- **YOUR TASK**: Print the lines in the listing below that fall between the line with "[120,702,140,713] 22 -> [638,79,662,93] 27" and the line with "[120,1016,141,1027] 24 ->", those two lines included, exactly as they stand and with nothing else.

- **RECORDS TO USE**:
■ ■ ■

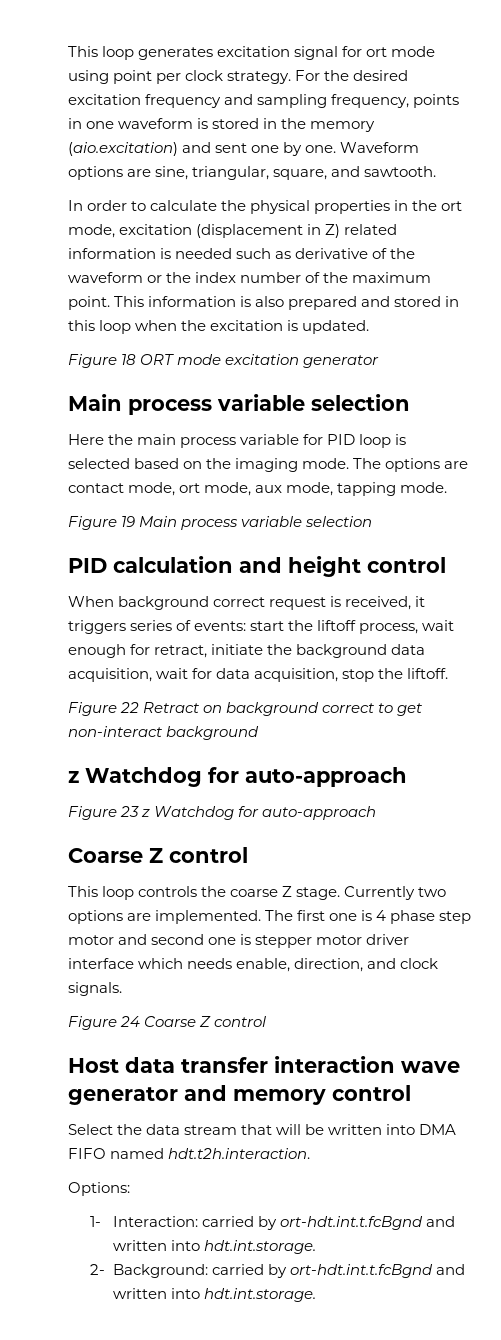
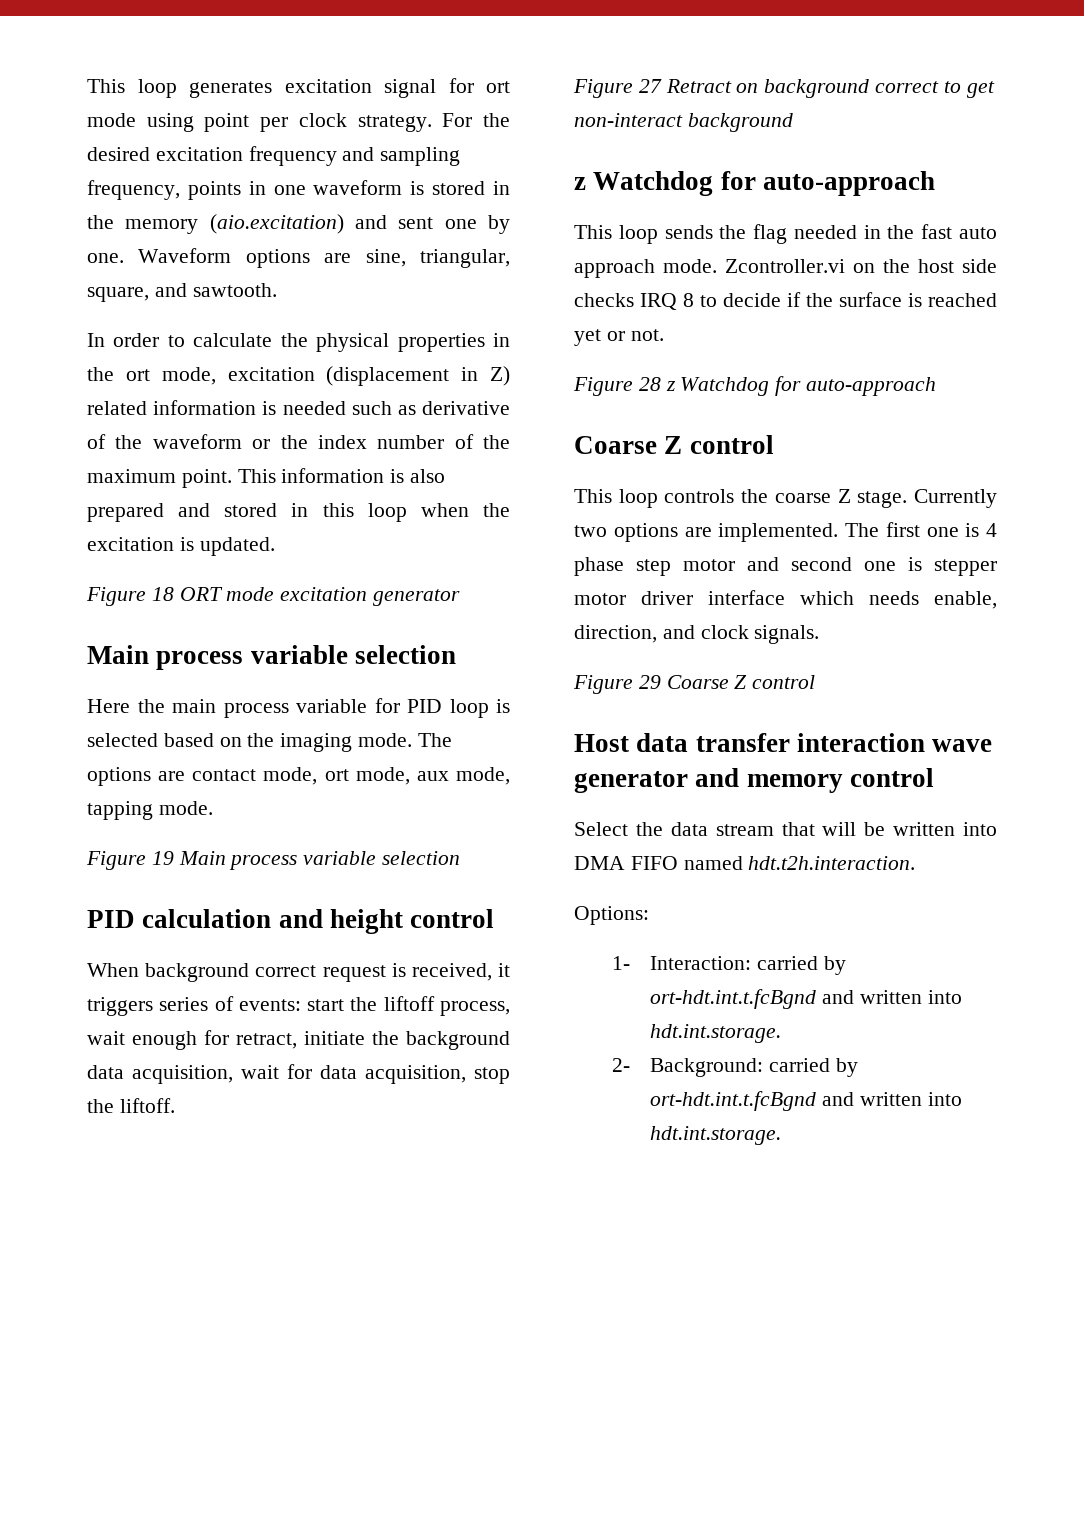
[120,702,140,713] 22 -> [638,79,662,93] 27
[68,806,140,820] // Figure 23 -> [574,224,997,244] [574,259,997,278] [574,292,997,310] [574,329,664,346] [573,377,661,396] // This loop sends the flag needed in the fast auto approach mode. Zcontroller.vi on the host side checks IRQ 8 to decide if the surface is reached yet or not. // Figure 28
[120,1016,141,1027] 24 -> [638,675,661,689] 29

■ ■ ■

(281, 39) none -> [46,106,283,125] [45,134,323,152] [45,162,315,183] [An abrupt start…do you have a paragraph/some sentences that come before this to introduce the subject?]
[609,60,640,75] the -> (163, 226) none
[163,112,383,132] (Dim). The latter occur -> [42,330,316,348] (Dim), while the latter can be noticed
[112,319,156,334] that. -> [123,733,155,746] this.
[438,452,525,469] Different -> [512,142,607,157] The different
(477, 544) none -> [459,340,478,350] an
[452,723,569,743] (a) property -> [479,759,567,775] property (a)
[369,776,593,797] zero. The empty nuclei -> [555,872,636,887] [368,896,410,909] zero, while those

■ ■ ■

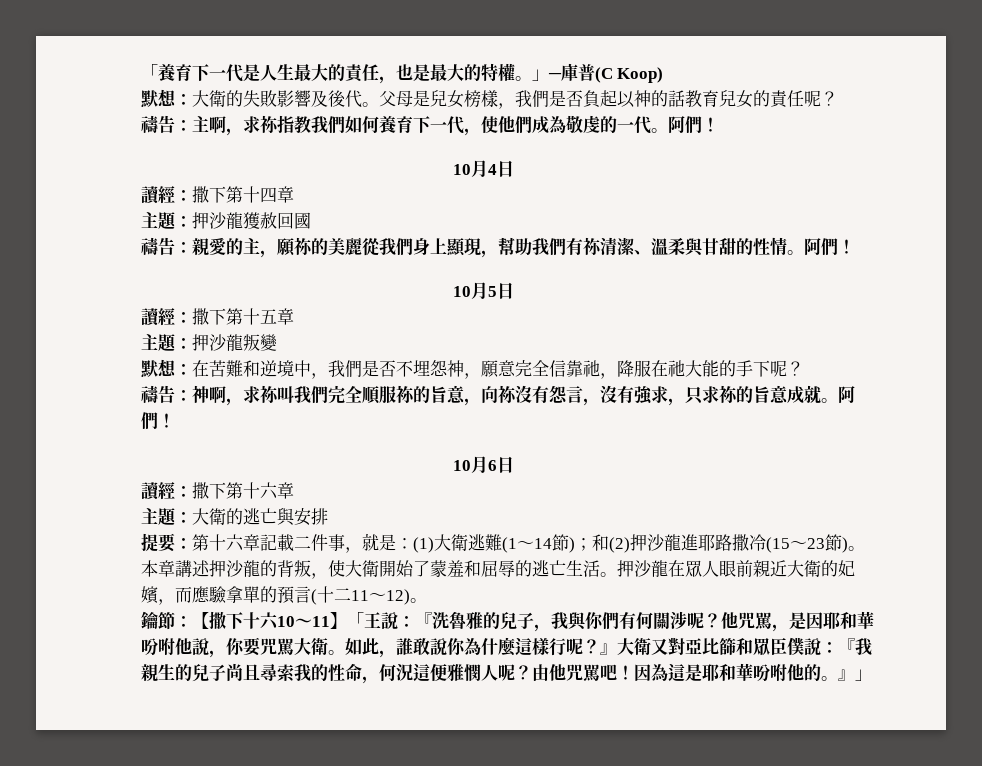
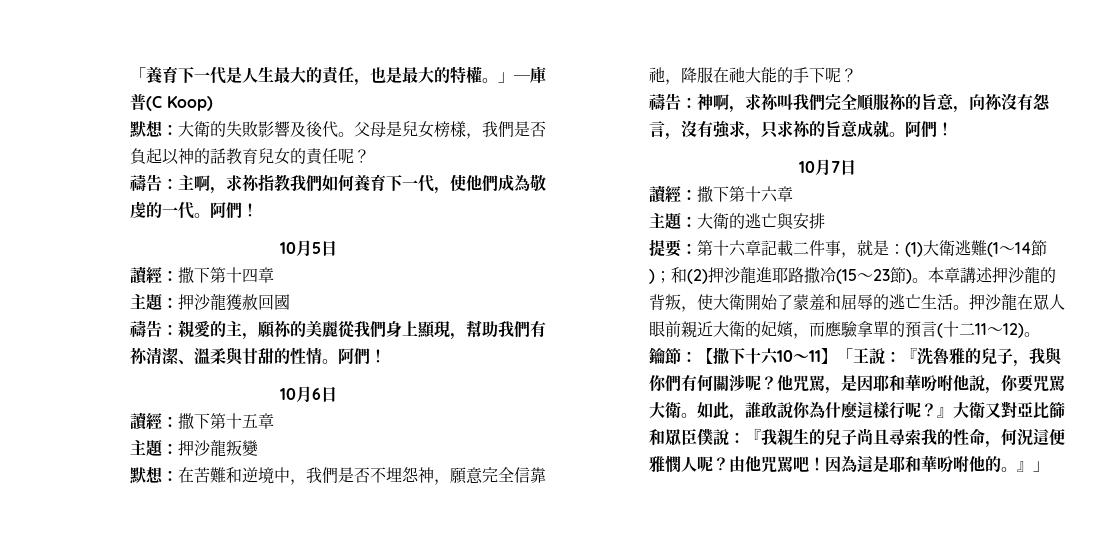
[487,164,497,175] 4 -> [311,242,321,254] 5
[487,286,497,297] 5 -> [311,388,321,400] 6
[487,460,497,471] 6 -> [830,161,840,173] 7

■ ■ ■

- **RESPONSE**:
[120,702,140,713] 22 -> [638,79,662,93] 27
[68,806,140,820] // Figure 23 -> [574,224,997,244] [574,259,997,278] [574,292,997,310] [574,329,664,346] [573,377,661,396] // This loop sends the flag needed in the fast auto approach mode. Zcontroller.vi on the host side checks IRQ 8 to decide if the surface is reached yet or not. // Figure 28
[120,1016,141,1027] 24 -> [638,675,661,689] 29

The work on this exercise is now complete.